GIVEN DATA ::
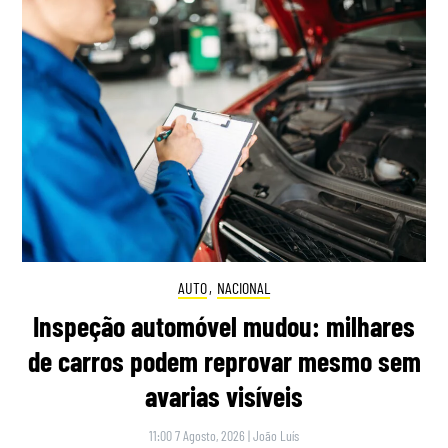
AUTO
,
NACIONAL
Inspeção automóvel mudou: milhares
de carros podem reprovar mesmo sem
avarias visíveis
11:00 7 Agosto, 2026
|
João Luís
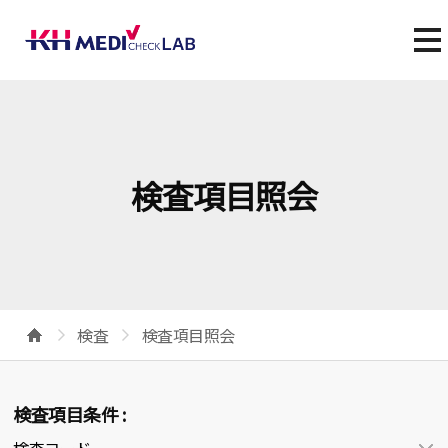
検査項目照会
検査
検査項目照会
検査項目条件 :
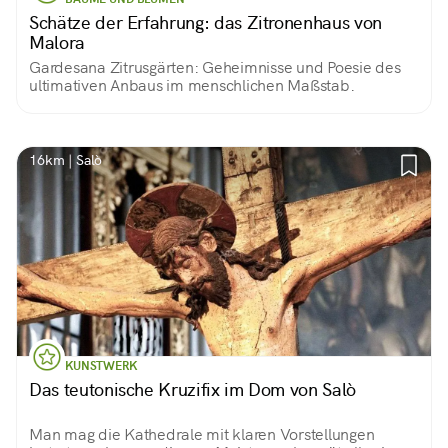
Schätze der Erfahrung: das Zitronenhaus von
Malora
Gardesana Zitrusgärten: Geheimnisse und Poesie des
ultimativen Anbaus im menschlichen Maßstab.
16km | Salò
KUNSTWERK
Das teutonische Kruzifix im Dom von Salò
Man mag die Kathedrale mit klaren Vorstellungen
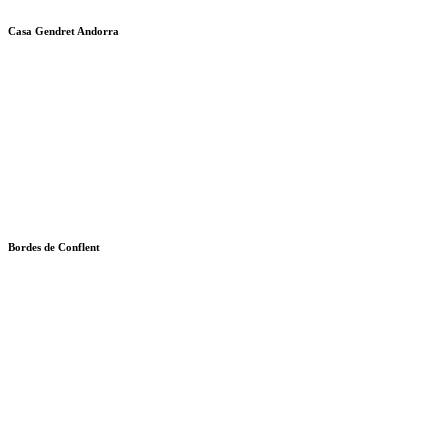
Casa Gendret Andorra
Bordes de Conflent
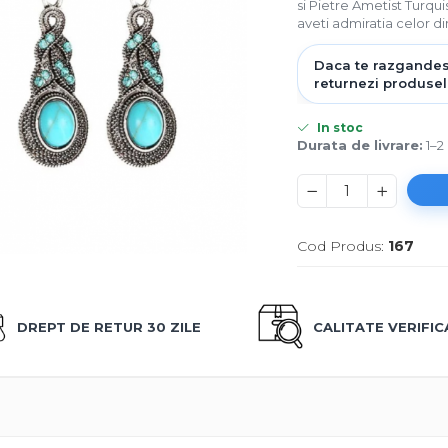
si Pietre Ametist Turqui
aveti admiratia celor din
In stoc
Durata de livrare:
1–2 
Cod Produs:
167
DREPT DE RETUR 30 ZILE
CALITATE VERIFI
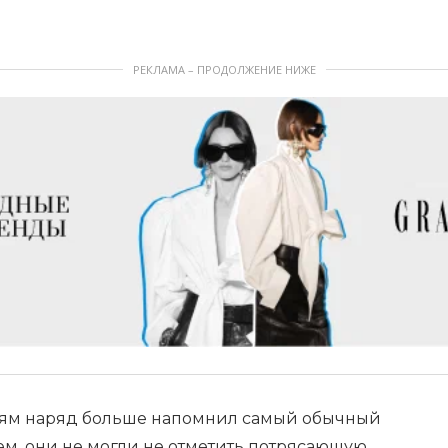
РЕКЛАМА – ПРОДОЛЖЕНИЕ НИЖЕ
лям наряд больше напомнил самый обычный
ем, они не могли не отметить потрясающую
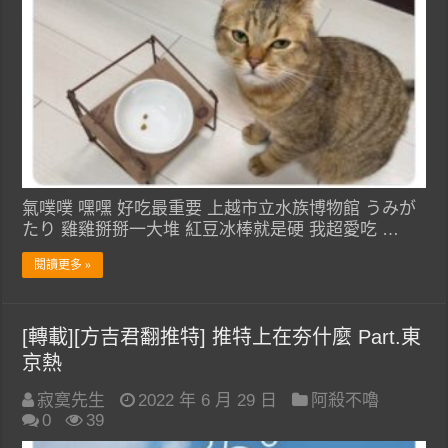
氣噗噗 嘿嘿 好吃最重要 上越市立水族博物館 うみが
たり 雞雞掰掰一大堆 紅豆冰棒就是硬 我超愛吃 …
閱讀更多 »
[轉載][方吉君翻推特] 推特上在夯什麼 Part.東
京熱
寂寞先生
2022 年 6 月 29 日
阿殺不嚕
0
39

ASSIGNMENT :: Reproduce the text of the items from the line that contains "Schätze der Erfahrung: das Zitronenhaus von" through the end of the items, leaving the pictures out of your answer.

FINAL ANSWER ::
Schätze der Erfahrung: das Zitronenhaus von
Malora
Gardesana Zitrusgärten: Geheimnisse und Poesie des
ultimativen Anbaus im menschlichen Maßstab.
16km | Salò
KUNSTWERK
Das teutonische Kruzifix im Dom von Salò
Man mag die Kathedrale mit klaren Vorstellungen
Casa Gendret Andorra
Bordes de Conflent
si Pietre Ametist Turqui
aveti admiratia celor din
In stoc
Durata de livrare:
1–2 
Cod Produs:
167
DREPT DE RETUR 30 ZILE
CALITATE VERIFI
РЕКЛАМА – ПРОДОЛЖЕНИЕ НИЖЕ
лям наряд больше напомнил самый обычный
ем, они не могли не отметить потрясающую
氣噗噗 嘿嘿 好吃最重要 上越市立水族博物館 うみが
たり 雞雞掰掰一大堆 紅豆冰棒就是硬 我超愛吃 …
閱讀更多 »
[轉載][方吉君翻推特] 推特上在夯什麼 Part.東
京熱
寂寞先生
2022 年 6 月 29 日
阿殺不嚕
0
39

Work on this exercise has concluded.